### Tugas Anda:
Menurut teks tentang deforestasi hutan di Indonesia, di kawasan mana deforestasi tertinggi terjadi?

Masalah lingkungan tergambar pada menurunnya kualitas maupun kuantitas hutan. Berdasarkan data kehutanan, antara tahun 2003 sampai dengan tahun 2006 laju deforestasi hutan di Indonesia adalah 1, 17 Juta Ha per tahun. Sementara itu luasan hutan yang terdeforestasi pada periode itu adalah 3,52 Juta Ha. Deforestasi tertinggi terjadi pada kawasan hutan produksi, kemudian diikuti dengan kawasan lindung dan konservasi. Persinggungan masalah-masalah social dan lingkungan kehutanan tersebut menimbulkan konflik-konflik dilapangan. Cifor bersama dengan FWI pada tahun 2004 mencatat berbagai konflik yang timbul dalam pengelolaan dan penguasaanhutan pada kawasan hutan produksi dan kawasan konservasi. Konflik tertinggi terjadi dikawasan hutan produksi terutama pada areal HPH yang disebabkan oleh masalah tatabatas dan pembatasan akses masyarakat. Temuan ini menunjukkan bahwa klaim sepihak yang dilakukan pemerintah dalam bentuk penunjukan hutan. Negara telah menimbulkan reaksi negative dari masyarakat. Sejak lama berbagai masalah-masalah kehutanan ini berusaha untuk dijawab.

### Data Tersimpan:
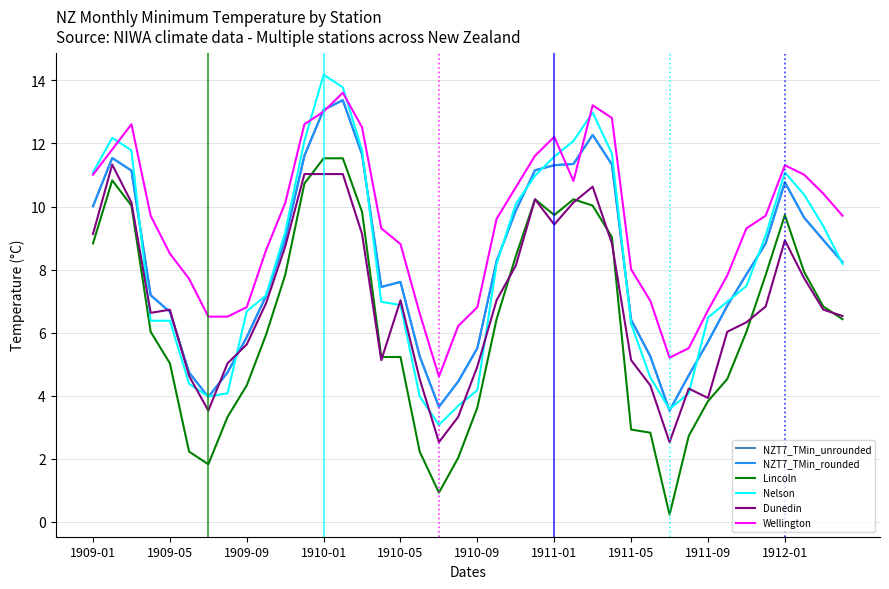

What is the lowest value of the NZT7_TMin_rounded series?

3.5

### Kotak Jawaban:
Di kawasan hutan produksi.